[TEXT UNDER STUDY Boundary: Start]

But perhaps the eeriest thing about the ‘suicide forest’ is that despite the number of hikers and hopeless looking for a solution, the place is completely silent. This has been attributed to the density of the foliage and trees as well as the presence of a lava floor. To test the theory some visitors to the forest have let out loud screams only to have them swallowed up in the thick atmosphere.[2]

8 Infestation by the thousands


In October 2007, Brian and Susan Trost bought their dream home in Weldon Spring, Missouri. To their horror and dismay, the couple soon began seeing brown recluse spiders everywhere in their home. Once, when Susan was taking a shower, one of the spiders fell from the ceiling and almost landed on her. She dodged it just in time and it washed down the shower drain.

The Trosts filed a claim with their insurance company and lodged a complaint against the home’s previous owner. This was after they had tried to deal with the problem by employing exterminators to spray behind the drywall and put down pesticide in the attic. These measures did not help at all and by 2012, the house was literally oozing spiders. The population of spiders were estimated to be around 5,000. The Trosts were forced to move and their home went into foreclosure.

In 2014 the house had been vacant for two years, but only of people. The brown recluse spiders continued to overrun the property.[3]

7 The voices won’t stop


Children often invent imaginary friends to deal with feelings of loneliness or simply to enjoy a fantasy world of their own. They ‘see and hear’ their imaginary friends with an enthusiasm that most adults will never understand.

Unfortunately, however, the voices that children attribute to their invisible friends often become far too real. It is estimated that at least 1 in 12 children persistently hear voices in their head. In 2018, 21-year-old Laura Moulding told the BBC that she had been hearing voices since she was three years old. The voices surround her almost constantly and are a mixture of male, female, adults, and children.

[TEXT UNDER STUDY Boundary: End]
[DATA SECTION Boundary: Start]

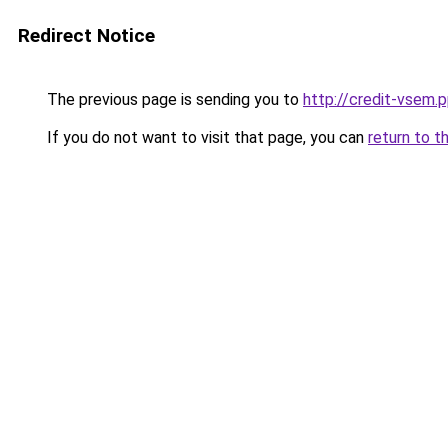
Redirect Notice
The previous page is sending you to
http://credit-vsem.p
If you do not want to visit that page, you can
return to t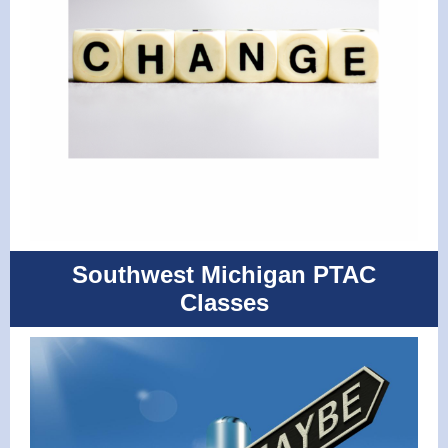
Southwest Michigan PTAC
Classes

[DATA SECTION Boundary: End]

### EXERCISE REQUIREMENTS
• A. In the passage on eerie true stories, how many spiders were estimated to be living in the Trosts' house?
• B. Carry on the passage on eerie true stories from the point where it stops.
The listing is not needed for this work.

### OUTPUTS BY TASK
• A. Around 5,000.

• B.
As a toddler, she heard a lion and bear from a beloved TV programme calling to her: “I’m coming to get you.” They repeated this over and over until Laura was terrified. By the time she was fifteen, her auditory hallucinations had become too much for Laura and her mother took her to a doctor. At this point, Laura was self-harming to try and block out the pain of the voices telling her that she was useless, no good and that no one loved her.

Laura Moulding was eventually diagnosed with severe depression that included psychotic symptoms such as hallucinations, delusions, disturbing thoughts, and a lack of self-awareness.[4]

6 Where is Pedro Alonso López?


In 1980, Pedro Alonso López was arrested for trying to lure a 12-year-old girl away while she was browsing through a market in Ecuador. This incident took place mere days after a mass grave of 53 young girls was uncovered in the area. After being taken into custody, López confessed to the murders of 300 girls. His MO was to pose as a salesman who had become lost and needed assistance to get back to his office. He would then lure young girls away from their distracted families and proceed to rape and murder them. He told police he committed the murders to ensure the girls could go to heaven.

Shockingly, this monster received a mere 16-year prison sentence and was released in 1994 after serving 14. An hour after being released, López was arrested again for illegal immigration and deported to Colombia. Here he was convicted of a murder he committed 20 years prior. However, he was declared insane and spent some time in a mental asylum before being released again in 1998.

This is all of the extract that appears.